▶ [What the exercise asks]:
What the task needs is every record repeated exactly, nothing more.

▶ [Data in this exercise]:

'''

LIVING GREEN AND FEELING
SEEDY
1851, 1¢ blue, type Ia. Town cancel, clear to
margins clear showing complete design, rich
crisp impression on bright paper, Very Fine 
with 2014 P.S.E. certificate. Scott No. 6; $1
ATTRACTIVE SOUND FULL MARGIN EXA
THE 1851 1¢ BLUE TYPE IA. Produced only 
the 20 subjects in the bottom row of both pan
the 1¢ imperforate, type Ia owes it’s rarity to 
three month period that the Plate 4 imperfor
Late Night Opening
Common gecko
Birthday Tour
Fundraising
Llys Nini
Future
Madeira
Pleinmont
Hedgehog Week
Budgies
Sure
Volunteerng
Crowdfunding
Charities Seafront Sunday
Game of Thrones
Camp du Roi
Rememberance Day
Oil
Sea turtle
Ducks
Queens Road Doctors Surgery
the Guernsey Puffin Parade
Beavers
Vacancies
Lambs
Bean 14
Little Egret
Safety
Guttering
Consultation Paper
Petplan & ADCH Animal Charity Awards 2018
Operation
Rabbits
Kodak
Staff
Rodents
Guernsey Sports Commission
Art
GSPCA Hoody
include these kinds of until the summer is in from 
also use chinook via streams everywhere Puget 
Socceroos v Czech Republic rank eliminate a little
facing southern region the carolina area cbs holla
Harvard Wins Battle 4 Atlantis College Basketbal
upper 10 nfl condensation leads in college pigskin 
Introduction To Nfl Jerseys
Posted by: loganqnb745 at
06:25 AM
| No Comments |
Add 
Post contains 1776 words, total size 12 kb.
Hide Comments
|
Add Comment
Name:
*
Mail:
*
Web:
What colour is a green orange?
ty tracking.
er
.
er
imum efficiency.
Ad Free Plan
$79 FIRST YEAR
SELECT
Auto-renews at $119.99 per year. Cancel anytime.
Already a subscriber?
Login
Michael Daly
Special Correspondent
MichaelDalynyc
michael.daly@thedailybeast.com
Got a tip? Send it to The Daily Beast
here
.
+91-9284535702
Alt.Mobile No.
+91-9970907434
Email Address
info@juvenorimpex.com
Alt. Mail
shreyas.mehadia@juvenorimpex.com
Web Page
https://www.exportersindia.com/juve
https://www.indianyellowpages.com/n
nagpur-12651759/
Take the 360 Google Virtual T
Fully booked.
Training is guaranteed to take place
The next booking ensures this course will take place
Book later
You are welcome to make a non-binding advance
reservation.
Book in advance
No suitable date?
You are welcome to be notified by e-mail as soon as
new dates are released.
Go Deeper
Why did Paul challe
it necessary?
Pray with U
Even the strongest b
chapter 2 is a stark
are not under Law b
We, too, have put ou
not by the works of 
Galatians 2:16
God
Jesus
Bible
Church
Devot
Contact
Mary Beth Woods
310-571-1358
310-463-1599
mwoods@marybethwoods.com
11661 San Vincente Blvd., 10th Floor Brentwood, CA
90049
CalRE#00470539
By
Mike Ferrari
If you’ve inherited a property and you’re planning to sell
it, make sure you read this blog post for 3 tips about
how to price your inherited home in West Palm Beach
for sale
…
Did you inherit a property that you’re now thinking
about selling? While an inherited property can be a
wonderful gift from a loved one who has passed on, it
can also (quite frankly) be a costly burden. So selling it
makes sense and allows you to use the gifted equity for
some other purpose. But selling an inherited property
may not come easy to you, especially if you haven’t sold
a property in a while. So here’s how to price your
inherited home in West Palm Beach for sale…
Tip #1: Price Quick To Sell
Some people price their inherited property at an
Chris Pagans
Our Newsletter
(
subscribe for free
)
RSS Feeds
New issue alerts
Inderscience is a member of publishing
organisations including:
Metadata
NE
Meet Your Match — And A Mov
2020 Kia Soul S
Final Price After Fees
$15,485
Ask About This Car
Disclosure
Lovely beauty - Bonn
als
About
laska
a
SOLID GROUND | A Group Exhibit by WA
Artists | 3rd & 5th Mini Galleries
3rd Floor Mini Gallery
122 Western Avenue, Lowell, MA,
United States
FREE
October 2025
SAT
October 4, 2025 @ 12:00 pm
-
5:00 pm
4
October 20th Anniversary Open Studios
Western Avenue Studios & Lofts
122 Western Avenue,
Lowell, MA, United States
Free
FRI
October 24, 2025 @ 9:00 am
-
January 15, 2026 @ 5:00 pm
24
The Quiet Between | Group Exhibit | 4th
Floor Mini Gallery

'''

▶ [Reply]:
LIVING GREEN AND FEELING
SEEDY
1851, 1¢ blue, type Ia. Town cancel, clear to
margins clear showing complete design, rich
crisp impression on bright paper, Very Fine 
with 2014 P.S.E. certificate. Scott No. 6; $1
ATTRACTIVE SOUND FULL MARGIN EXA
THE 1851 1¢ BLUE TYPE IA. Produced only 
the 20 subjects in the bottom row of both pan
the 1¢ imperforate, type Ia owes it’s rarity to 
three month period that the Plate 4 imperfor
Late Night Opening
Common gecko
Birthday Tour
Fundraising
Llys Nini
Future
Madeira
Pleinmont
Hedgehog Week
Budgies
Sure
Volunteerng
Crowdfunding
Charities Seafront Sunday
Game of Thrones
Camp du Roi
Rememberance Day
Oil
Sea turtle
Ducks
Queens Road Doctors Surgery
the Guernsey Puffin Parade
Beavers
Vacancies
Lambs
Bean 14
Little Egret
Safety
Guttering
Consultation Paper
Petplan & ADCH Animal Charity Awards 2018
Operation
Rabbits
Kodak
Staff
Rodents
Guernsey Sports Commission
Art
GSPCA Hoody
include these kinds of until the summer is in from 
also use chinook via streams everywhere Puget 
Socceroos v Czech Republic rank eliminate a little
facing southern region the carolina area cbs holla
Harvard Wins Battle 4 Atlantis College Basketbal
upper 10 nfl condensation leads in college pigskin 
Introduction To Nfl Jerseys
Posted by: loganqnb745 at
06:25 AM
| No Comments |
Add 
Post contains 1776 words, total size 12 kb.
Hide Comments
|
Add Comment
Name:
*
Mail:
*
Web:
What colour is a green orange?
ty tracking.
er
.
er
imum efficiency.
Ad Free Plan
$79 FIRST YEAR
SELECT
Auto-renews at $119.99 per year. Cancel anytime.
Already a subscriber?
Login
Michael Daly
Special Correspondent
MichaelDalynyc
michael.daly@thedailybeast.com
Got a tip? Send it to The Daily Beast
here
.
+91-9284535702
Alt.Mobile No.
+91-9970907434
Email Address
info@juvenorimpex.com
Alt. Mail
shreyas.mehadia@juvenorimpex.com
Web Page
https://www.exportersindia.com/juve
https://www.indianyellowpages.com/n
nagpur-12651759/
Take the 360 Google Virtual T
Fully booked.
Training is guaranteed to take place
The next booking ensures this course will take place
Book later
You are welcome to make a non-binding advance
reservation.
Book in advance
No suitable date?
You are welcome to be notified by e-mail as soon as
new dates are released.
Go Deeper
Why did Paul challe
it necessary?
Pray with U
Even the strongest b
chapter 2 is a stark
are not under Law b
We, too, have put ou
not by the works of 
Galatians 2:16
God
Jesus
Bible
Church
Devot
Contact
Mary Beth Woods
310-571-1358
310-463-1599
mwoods@marybethwoods.com
11661 San Vincente Blvd., 10th Floor Brentwood, CA
90049
CalRE#00470539
By
Mike Ferrari
If you’ve inherited a property and you’re planning to sell
it, make sure you read this blog post for 3 tips about
how to price your inherited home in West Palm Beach
for sale
…
Did you inherit a property that you’re now thinking
about selling? While an inherited property can be a
wonderful gift from a loved one who has passed on, it
can also (quite frankly) be a costly burden. So selling it
makes sense and allows you to use the gifted equity for
some other purpose. But selling an inherited property
may not come easy to you, especially if you haven’t sold
a property in a while. So here’s how to price your
inherited home in West Palm Beach for sale…
Tip #1: Price Quick To Sell
Some people price their inherited property at an
Chris Pagans
Our Newsletter
(
subscribe for free
)
RSS Feeds
New issue alerts
Inderscience is a member of publishing
organisations including:
Metadata
NE
Meet Your Match — And A Mov
2020 Kia Soul S
Final Price After Fees
$15,485
Ask About This Car
Disclosure
Lovely beauty - Bonn
als
About
laska
a
SOLID GROUND | A Group Exhibit by WA
Artists | 3rd & 5th Mini Galleries
3rd Floor Mini Gallery
122 Western Avenue, Lowell, MA,
United States
FREE
October 2025
SAT
October 4, 2025 @ 12:00 pm
-
5:00 pm
4
October 20th Anniversary Open Studios
Western Avenue Studios & Lofts
122 Western Avenue,
Lowell, MA, United States
Free
FRI
October 24, 2025 @ 9:00 am
-
January 15, 2026 @ 5:00 pm
24
The Quiet Between | Group Exhibit | 4th
Floor Mini Gallery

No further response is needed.